The COVID-19 pandemic has prompted a slew of executive orders and exercise of governmental powers across the country, including in Utah. Declaring an emergency in Utah, by law, allows the Governor to assume various additional powers, including suspending laws passed by the Legislature. Such orders also, for a public health crisis, empower public health officials to wield near-dictatorial powers to control people and property without due process.

The Utah Legislature elected not to renew one of Governor Herbert’s executive orders last year, with the intention to have the order expire along with the executive branch’s exercise of its increased powers. However, Herbert circumvented the Legislature on tenuous legal grounds by simply issuing a brand new emergency declaration that effectively duplicated the previous one.

This allowed the Governor to basically ignore the Legislature and continue to exercise augmented powers. The existing emergency laws contemplated short-term emergencies that needed a dynamic response from the executive branch where the Legislature would not have time to review, discuss, and reform laws as necessary. However, a prolonged pandemic and the government’s response to it does not meet these criteria at all. The Legislature clearly intended for the emergency powers to expire, and the Governor basically ignored them and continued claiming these powers as his own.

Representative Brady Brammer is sponsoring House Bill 169 to address this problem. This bill applies to state and local governments and makes clear that the legislative branch can limit, restrict, or revoke such orders. Local legislative bodies (city or county councils) can do this for their respective executive branches, and the Legislature can do it for state or local executive officers.

The bill also states that if the Legislature terminates or decides not to extend a state of emergency, then the governor may not declare another one in response to the same disaster or occurrence—directly addressing the problematic position of Governor Herbert’s administration last fall in ignoring the Legislature.

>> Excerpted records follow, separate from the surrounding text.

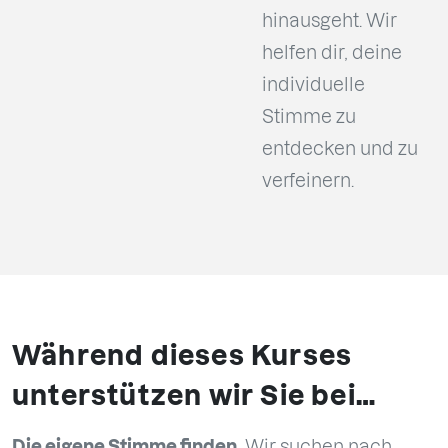
hinausgeht. Wir
helfen dir, deine
individuelle
Stimme zu
entdecken und zu
verfeinern.
Während dieses Kurses
unterstützen wir Sie bei…
Die eigene Stimme finden.
Wir suchen nach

There are other areas of reform that are needed which HB 169 does not currently address. We believe these reforms are also necessary:

  1. The governor’s ability to declare a state of emergency should be bifurcated into two types. One type would satisfy federal requirements to unlock federal funding (which was the stated purpose of one of Governor Herbert’s declarations) but not trigger any kind of expanded executive powers. The second type would be an additional level that would empower the executive branch with added powers (such as suspending laws, issuing orders, etc.) during brief periods of acute emergency that require a dynamic response. This way, the desire for federal funding would not trigger augmented executive power.
  2. The powers of public health officials needs to be strongly curtailed so that they cannot control people and property. These officials should only have an advisory capacity to elected officials.
  3. If the Legislature does decide to extend a state of emergency, then an economic analysis should be performed and published to reasonably determine, and publicly disclose, the anticipated impact of continuing the executive order mandates associated with the existing emergency declaration.
  4. If a chief executive does not intend to criminally enforce the violation of an order during a state of emergency, then they should be required to disclose this information in any and all communications regarding the order.
  5. Any order issued during a state of emergency should first be reviewed by the city/county attorney, or Attorney General’s office, to ensure that the proposed order:
    • does not violate any constitutional protections;
    • is narrowly tailored to restrict only specific activities that have a reasonable likelihood of spreading disease; and
    • applies criminal consequences only to behaviors that reasonably cause serious bodily injury or death.